Hunters in the Dark, by Lawrence Osborne

Hogarth, 2015
339 pp

hardcover (UK)

"Karma swirled around all things, lending them destinies over which mere desire had no control. It made one's little calculations irrelevant." 

I was recently given a copy of the American release of this book by the publisher, and after picking it up and starting to read, it dawned on me that oopsie, I had already bought a copy from the UK.  

So here's the info on the American release of this novel, which is actually quite good, very well written, and one I'm highly recommending:

Hogarth, 2016 (January)

I have to laugh at the difference in blurbs for this novel between the American release and the British release.  The UK blurb calls it a "taut tale reminiscent of the nightmares of Patricia Highsmith..." and the US blurb says that book is "Filled with Hitchcockian twists and turns."  Neither blurb is quite accurate, and I had originally thought that Hunters in the Dark was a crime novel but that isn't exactly correct either.  In fact, it's rather a difficult book to pigeonhole, but as it turns out, it is one I happened to like very much.  

The main character in this novel is Robert Grieve, a young (not quite 30) British schoolteacher from a small village who realizes that his life is pretty much a dead end.  In a bit of despair he travels to Thailand, wondering if he'll actually ever go back.  While he has some sporadic contact with his parents (in whose eyes he doesn't measure up), he is contented with being alone, drifting along with the flow.  The opening of this book finds him in a casino in Cambodia, where he parlays his leftover savings into a couple of thousand in winnings.  Winning such a large amount of cash is just the first, but very important link in a chain of complex events that befall him and others on his periphery, beginning with an introduction to American expat Simon Beaucamp.  Robert's driver Ouksa warns him against Simon, saying that he has a bad feeling about the guy, but Robert fails to heed his advice and winds up in a bit of trouble.

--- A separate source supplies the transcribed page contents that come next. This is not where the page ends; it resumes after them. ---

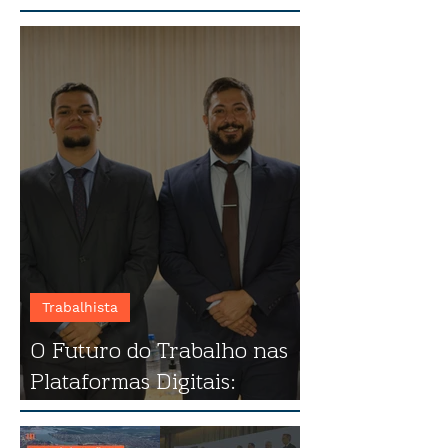
Trabalhista
O Futuro do Trabalho nas
Plataformas Digitais:
destaques do evento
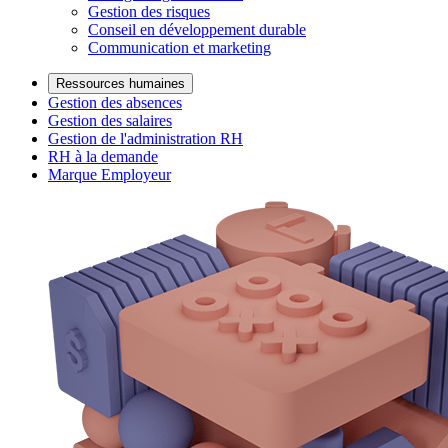
Gestion des risques
Conseil en développement durable
Communication et marketing
Ressources humaines
Gestion des absences
Gestion des salaires
Gestion de l'administration RH
RH à la demande
Marque Employeur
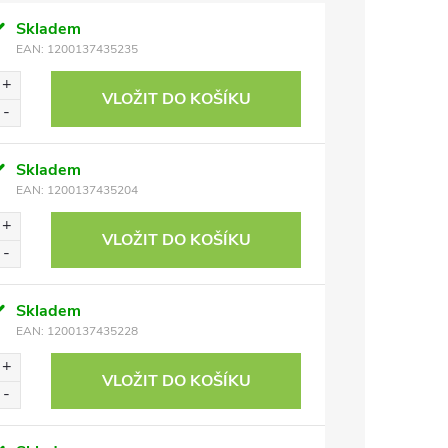
Skladem
EAN:
1200137435235
VLOŽIT DO KOŠÍKU
Skladem
EAN:
1200137435204
VLOŽIT DO KOŠÍKU
Skladem
EAN:
1200137435228
VLOŽIT DO KOŠÍKU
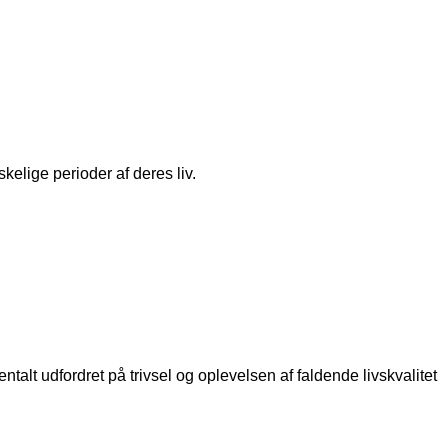
kelige perioder af deres liv.
ntalt udfordret på trivsel og oplevelsen af faldende livskvalitet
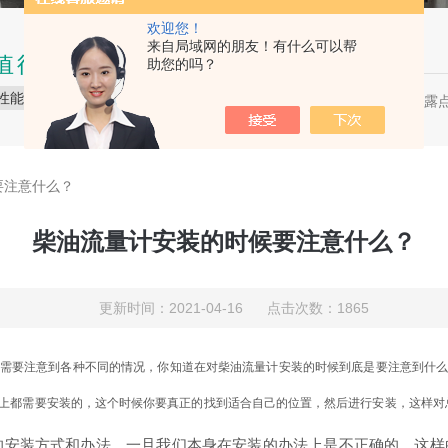
欢迎您！
来自局域网的朋友！有什么可以帮
值得信赖的品质
助您的吗？
性能稳定
品质保障
服务贴心
压缩空气露点
热门关键词：
要注意什么？
柴油流量计安装的时候要注意什么？
更新时间：2021-04-16 点击次数：1865
需要注意到各种不同的情况，你知道在对柴油流量计安装的时候到底是要注意到什
都需要安装的，这个时候你要真正的找到适合自己的位置，然后进行安装，这样对
安装方式和办法，一旦我们本身在安装的办法上是不正确的，这样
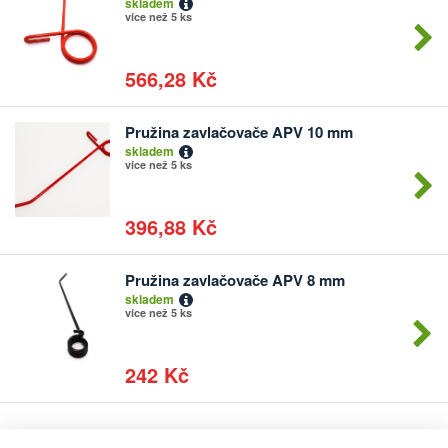
skladem
kusů
více než 5 ks
566,28 Kč
Pružina zavlačovače APV 10 mm
Počet
skladem
kusů
více než 5 ks
396,88 Kč
Pružina zavlačovače APV 8 mm
Počet
skladem
kusů
více než 5 ks
242 Kč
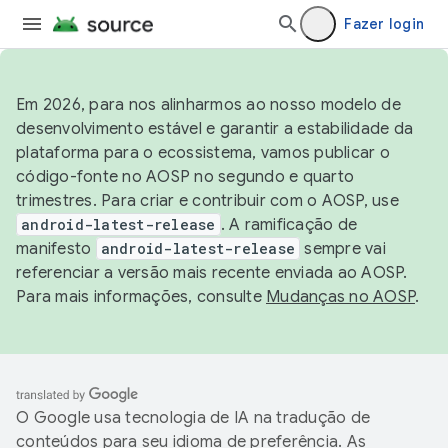
Fazer login
Em 2026, para nos alinharmos ao nosso modelo de
desenvolvimento estável e garantir a estabilidade da
plataforma para o ecossistema, vamos publicar o
código-fonte no AOSP no segundo e quarto
trimestres. Para criar e contribuir com o AOSP, use
android-latest-release
. A ramificação de
manifesto
android-latest-release
sempre vai
referenciar a versão mais recente enviada ao AOSP.
Para mais informações, consulte
Mudanças no AOSP
.
O Google usa tecnologia de IA na tradução de
conteúdos para seu idioma de preferência. As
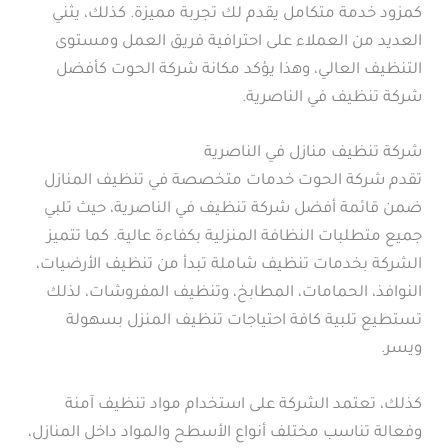
كمزود خدمة متكامل يقدم لك تجربة مميزة. كذلك، يثني
العديد من العملاء على احترافية فريق العمل ومستوى
التنظيف العالي، وهذا يؤكد مكانة شركة الحوت كأفضل
شركة تنظيف في الناصرية.
شركة تنظيف منازل في الناصرية
تقدم شركة الحوت خدمات متخصصة في تنظيف المنازل
ضمن قائمة أفضل شركة تنظيف في الناصرية، حيث تلبي
جميع متطلبات النظافة المنزلية بكفاءة عالية. كما تتميز
الشركة بخدمات تنظيف شاملة تبدأ من تنظيف الأرضيات،
النوافذ، الحمامات، المطابخ، وتنظيف المفروشات، لذلك
تستطيع تلبية كافة احتياجات تنظيف المنزل بسهولة
ويسر.
كذلك، تعتمد الشركة على استخدام مواد تنظيف آمنة
وفعالة تناسب مختلف أنواع الأسطح والمواد داخل المنازل،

I won't go any further than that re his time with the American, because it is the beginning of everything that's going to happen next and some things are just better left unsaid.  Eventually though, Robert ends up in the capital of Phnom Penh, where he decides he should give English lessons to make money, and meets the beautiful Sophal, whose wealthy, upper-class father hires him to be her tutor. A stroke of fate (or perhaps more appropriately given the theme of this  novel, karma) puts Robert in the path of a policeman named Davuth, who was an executioner and a torturer during Pol Pot's horrific regime, and who now seems to have some urgent business involving Robert, who fails to heed yet another warning (this from Sophal) because he's so "beautifully ignorant."

Karma, fate, and luck/chance are the foundation of this novel, and being in Cambodia thrusts young, unbelieving, logical-thinking Robert into a world where ghosts, spirits, omens and signs are as much part of the landscape as are the ruins at Angkor Wat. To further underscore that point, the author occasionally brings into our view things like bats taking off into the air as one huge colony, prayer flags moving in the wind, fear in a roll of thunder and trees that house spirits.  And Although Pol Pot's genocidal regime had ended nearly thirty-five years earlier, the Cambodian setting allows the author to examine how this particular past still hasn't been forgotten in this country -- it continues to have an effect on people like Davuth, for example, who has been troubled by ghosts ever since he was a kamabhipal under Pol Pot. But most importantly, it is a place where people believe that
 "karma swirled around all things, lending them destinies over which mere desire had no control. It made one's little calculations irrelevant."  
This one statement says so very much about what is happening in this book, but I will leave it to others to discover exactly how. I could so easily go on and talk about other things, for example, the "devastating spectacle" of the dominance of "Western ideas and moods" in Cambodia and the horrific impact they had on Cambodia's future, but I really think I've said enough at this juncture. 

 Getting into the story does take some time, but my advice is to relax. There is a great payoff awaiting patient readers -- not so much in terms of plot, but moreso it's all about what's happening  around the action in this novel.  I suppose you could read it just for plot but that would be such a waste -- this is an incredibly beautiful, haunting book, and now I am eager to hunt down others by this author.  My advice -- as soon as it comes out in the US in January, get yourself a copy.  It will be one of the best buys you've ever made.